Regulation issued by DHS to protect DACA. How?

In a recent announcement by Homeland Security Secretary Alejandro N. Mayorkas, a final rule to fortify the Deferred Action for Childhood Arrivals (DACA), a policy for specific non-eligible individuals who arrived in the United States as children, deferring their removal and allowing them an opportunity to access a renewable, two-year work permit, has been issued.

Since 2012, nearly 800,000 young people have found a home in the United States with their families, and they have grown up to serve the country’s society in a variety of noble ways.

“Today, we are taking another step to do everything in our power to preserve and fortify DACA, an extraordinary program that has transformed the lives of so many Dreamers,” said Alejandro N. Mayorkas.”Thanks to DACA, we have been enriched by young people who contribute so much to our communities and our country.

“However, we need Congress to pass legislation that provides a long-term solution for the young dreamers who have known no other country as their home than the United States.”

As based on the perennial USCIS practice and as declared in the 2012 Napolitano Memorandum, the rule illustrates that there should be consistent judgment from the Department and to be maintained by the same three presidential administrations, and it zeroes in on the fact that DACA recipients should not be prioritized for removal.

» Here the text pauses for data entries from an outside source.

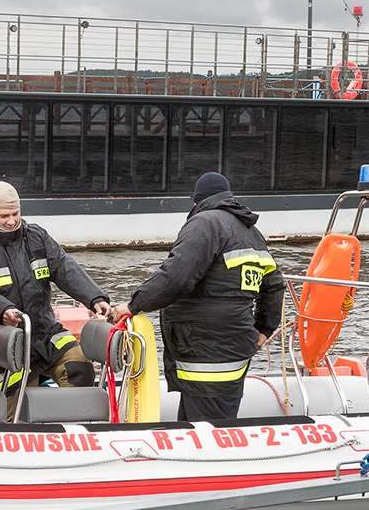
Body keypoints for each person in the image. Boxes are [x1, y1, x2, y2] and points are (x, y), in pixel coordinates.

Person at [109, 172, 284, 422]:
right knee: (202, 426)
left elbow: (175, 277)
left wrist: (133, 305)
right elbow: (275, 285)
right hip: (234, 353)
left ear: (197, 201)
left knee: (208, 438)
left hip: (205, 353)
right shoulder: (251, 232)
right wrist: (264, 328)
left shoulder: (206, 223)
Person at [0, 181, 110, 410]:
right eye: (4, 216)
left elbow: (64, 268)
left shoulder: (36, 236)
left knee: (80, 365)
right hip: (8, 340)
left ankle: (75, 423)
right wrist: (3, 310)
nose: (11, 221)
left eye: (15, 213)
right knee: (15, 399)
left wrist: (95, 298)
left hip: (45, 331)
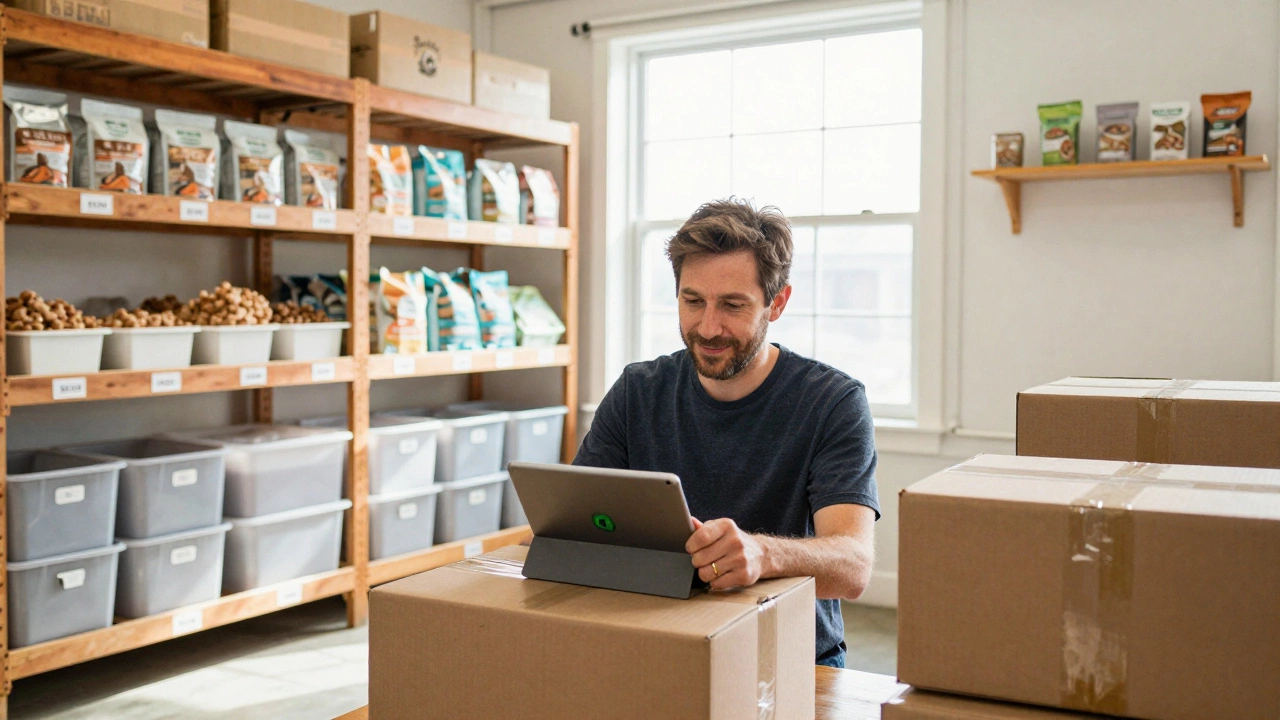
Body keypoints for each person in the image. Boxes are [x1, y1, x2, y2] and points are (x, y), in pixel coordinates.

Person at [574, 197, 879, 668]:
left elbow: (854, 567)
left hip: (788, 657)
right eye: (692, 301)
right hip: (656, 641)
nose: (708, 326)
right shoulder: (637, 391)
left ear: (777, 303)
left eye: (733, 305)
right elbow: (576, 530)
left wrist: (763, 554)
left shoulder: (833, 402)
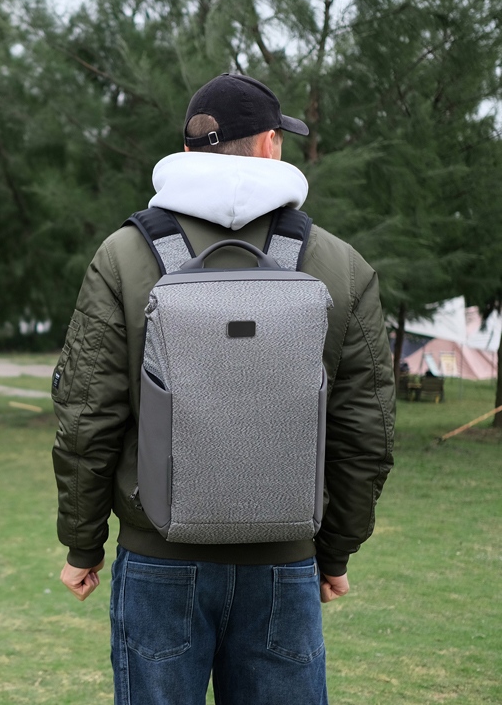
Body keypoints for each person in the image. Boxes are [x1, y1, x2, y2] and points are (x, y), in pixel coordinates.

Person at [50, 73, 395, 704]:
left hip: (158, 557)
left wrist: (82, 542)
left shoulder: (123, 256)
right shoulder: (340, 264)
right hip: (284, 563)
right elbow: (365, 428)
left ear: (187, 151)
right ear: (270, 145)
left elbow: (86, 415)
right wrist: (336, 551)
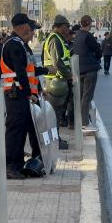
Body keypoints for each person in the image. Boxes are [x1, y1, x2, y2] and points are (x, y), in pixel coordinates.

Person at [0, 13, 48, 179]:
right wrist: (30, 95)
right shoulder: (14, 45)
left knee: (21, 131)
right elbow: (20, 72)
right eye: (28, 27)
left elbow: (29, 71)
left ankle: (18, 164)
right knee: (15, 131)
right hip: (16, 93)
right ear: (22, 27)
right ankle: (10, 166)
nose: (31, 31)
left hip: (20, 94)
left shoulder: (19, 44)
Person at [42, 15, 72, 149]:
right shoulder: (55, 39)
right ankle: (54, 141)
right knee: (54, 114)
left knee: (57, 113)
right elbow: (57, 62)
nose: (68, 29)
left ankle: (55, 138)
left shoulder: (58, 38)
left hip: (57, 80)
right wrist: (69, 75)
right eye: (67, 26)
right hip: (55, 82)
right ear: (61, 26)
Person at [74, 15, 102, 133]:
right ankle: (84, 123)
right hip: (90, 69)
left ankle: (81, 121)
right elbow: (97, 50)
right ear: (89, 23)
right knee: (87, 97)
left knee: (81, 97)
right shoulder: (88, 36)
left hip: (79, 69)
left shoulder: (77, 35)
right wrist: (96, 57)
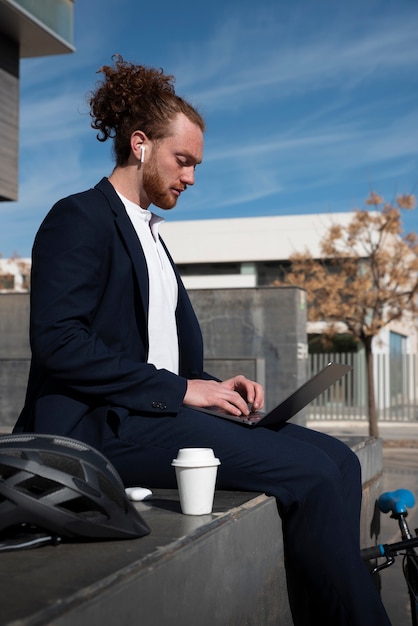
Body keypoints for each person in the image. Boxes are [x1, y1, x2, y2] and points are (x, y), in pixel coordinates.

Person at [14, 55, 391, 626]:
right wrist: (185, 392)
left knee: (337, 460)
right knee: (309, 476)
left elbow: (163, 358)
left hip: (156, 412)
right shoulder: (78, 218)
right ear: (139, 144)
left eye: (196, 165)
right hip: (106, 429)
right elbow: (60, 343)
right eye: (182, 160)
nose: (191, 177)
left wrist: (214, 386)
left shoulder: (153, 239)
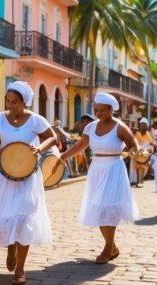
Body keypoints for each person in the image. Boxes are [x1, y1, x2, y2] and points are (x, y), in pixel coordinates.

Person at [0, 81, 57, 285]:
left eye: (15, 102)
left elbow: (52, 138)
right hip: (6, 176)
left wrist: (39, 149)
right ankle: (11, 248)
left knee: (24, 218)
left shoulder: (35, 120)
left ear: (24, 102)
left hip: (29, 177)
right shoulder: (0, 119)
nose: (10, 105)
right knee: (7, 216)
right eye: (8, 101)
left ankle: (20, 269)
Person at [60, 92, 140, 264]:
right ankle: (112, 247)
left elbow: (134, 145)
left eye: (103, 110)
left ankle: (107, 248)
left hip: (114, 169)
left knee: (108, 208)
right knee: (99, 209)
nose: (99, 114)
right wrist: (62, 157)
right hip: (97, 169)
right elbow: (81, 145)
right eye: (96, 110)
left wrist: (135, 153)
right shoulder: (90, 127)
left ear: (111, 110)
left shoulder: (120, 127)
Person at [129, 118, 153, 188]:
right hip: (135, 153)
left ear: (147, 127)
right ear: (140, 126)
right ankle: (133, 182)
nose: (143, 127)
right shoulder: (136, 133)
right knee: (134, 168)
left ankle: (139, 182)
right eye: (142, 126)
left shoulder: (148, 134)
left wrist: (150, 150)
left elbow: (151, 143)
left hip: (143, 154)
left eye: (145, 126)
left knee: (142, 167)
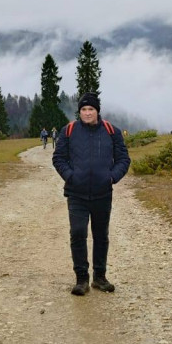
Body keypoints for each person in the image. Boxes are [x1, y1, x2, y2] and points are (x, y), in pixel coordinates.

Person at [52, 92, 131, 295]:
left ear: (97, 111)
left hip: (103, 193)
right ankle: (81, 279)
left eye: (91, 109)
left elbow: (123, 159)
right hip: (76, 193)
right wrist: (70, 176)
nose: (87, 113)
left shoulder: (111, 131)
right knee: (77, 233)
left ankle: (100, 277)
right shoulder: (68, 130)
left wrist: (112, 177)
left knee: (101, 235)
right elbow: (58, 158)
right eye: (84, 110)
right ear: (79, 112)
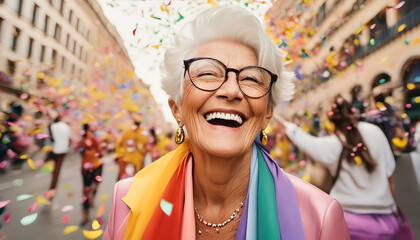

After certain developments and replacements in the DACA policy guidance, the final rule is Upholding the existing threshold criteria for DACA.

Retaining the procedure for DACA requesters to seek work authorization affirms the long-standing, prevailing policy of DACA not being a form of lawful status but that recipients are to be considered “lawfully present” for certain purposes like other deferred action recipients.

The final rule is to be effective from October 31, 2022.